Если вы отправитесь из Дублина в Боллингар с Бродстонского вокзала утренним поездом, то попадете туда через четыре с половиной часа, а если поедете дневным, то проведете в дороге пять часов с четвертью. Боллингар, где есть рынок, расположен в большом и сравнительно густонаселённом округе. По одну сторону городской площади высится протестантская церковь в неоготическом стиле 20-х годов прошлого века, а напротив неё — громадный недостроенный католический собор, зародившийся в той легкомысленной мешанине архитектурных стилей, которая столь мила сердцу благочестивых инородцев. Невзрачные кельтские вывески на магазинах, завершающих ансамбль, начинают вытеснять английские. Магазины эти торгуют одним и тем же, разница лишь в степени ветхости: лавка Муллигана, лавка Фланнигана, магазин Райли — все как один продают висящие гроздьями грубые чернью башмаки, ослизлый сыр из колоний, машинное масло, скобяной и шорный товар; каждый хозяин имеет патент на торговлю элем и портером распивочно и навынос. Памятником освобождению служат развалины казарм с выбитыми стеклами и закопченным до черноты нутром. На зеленом почтовом ящике кто-то дегтем написал: «Римский папа — предатель». Словом, обычный ирландский город.
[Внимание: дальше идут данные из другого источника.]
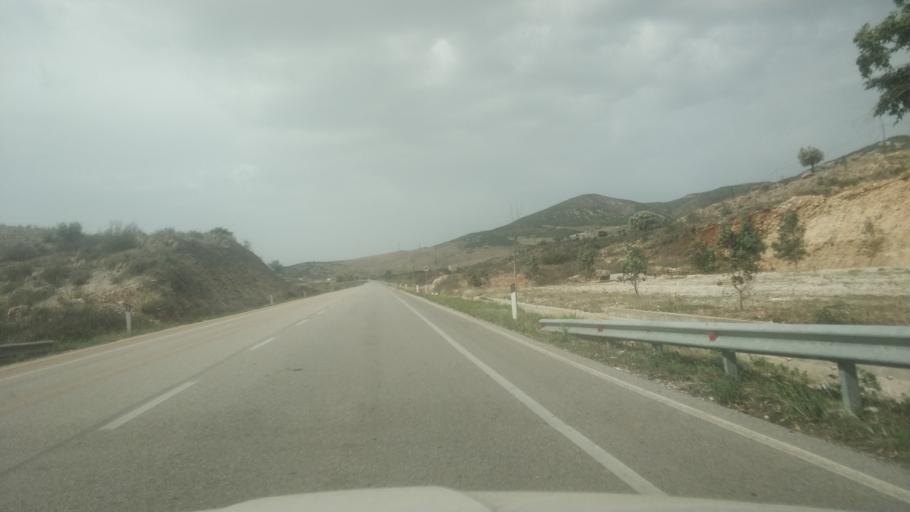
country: AL
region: Gjirokaster
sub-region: Rrethi i Tepelenes
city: Memaliaj
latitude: 40.3573
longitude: 19.9338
Флистаун находится в пятнадцати милях от Боллингара и напрямую связан с ним проселком в рытвинах и ухабах, идущим через характерный ирландский край: вдалеке встают окутанные дымкой лиловые холмы, а вдоль ведущей к ним дороги по одну сторону поблескивают меж плывущих клочьев тумана бескрайние болота с редкими грудами торфа, по другую, к северу, тянется вверх косогор, разделенный валами и каменными оградами на невспаханные разной формы поля, на которых боллингарские гончие охотятся особенно удачно. Всё здесь покрыто мхом: он лежит толстым ковром на стенах и валах, зеленым бархатом на бревнах, и так сглаживает контуры, что нельзя понять, где кончается земля и начинается ствол дерева или каменная кладка. Вдоль всего пути от Боллингара тянется вереница беленых хижин и десяток-полтора солидных ферм, но нет там ни одного дворянского дома, потому что до создания Земельной комиссии этот край был собственностью Флисов. Теперь Флистауну принадлежит только приусадебная земля, да и ту сдают соседним фермерам под выпас. В обнесенном забором огороде возделывается лишь несколько грядок, всё остальное пошло прахом — среди сорняков разрослись одичавшие, не приносящие съедобных плодов колючие кусты. Уже десять лет, как теплицы превратились в продуваемые сквозняком остовы. Главные ворота под георгианской аркой всегда заперты на висячий замок, сторожка и домики для прислуги брошены на произвол судьбы, а следы подъездной аллеи с трудом различимы в луговой траве. Чтобы попасть в дом, нужно пройти с полмили до калитки по тропинке, загаженной скотом.

Однако самый дом в то время, о котором мы ведем речь, был в довольно исправном состоянии сравнительно с Боллингар-Хаусом или замком Бойкотов или усадьбой Нод-Холл. Он, конечно, не мог соперничать с имением Гордон-таун, где американка леди Гордон провела электричество, устроила центральное отопление и лифт, или с Мок-Хаусом и Ньюхиллом, которые были сданы в аренду англичанам-охотникам, или с замком Моксток в том виде, какой он приобрел после того, как лорд Моксток женился на девушке не своего круга. Эти четыре дома с их посыпанными гравием ровными дорожками, ванными комнатами и динамо-машинами служили предметом восхищения и насмешек во всей округе. Однако Флистаун, если по-настоящему сравнить его с собственно ирландскими домами Свободного государства, был удивительно удобным для жилья.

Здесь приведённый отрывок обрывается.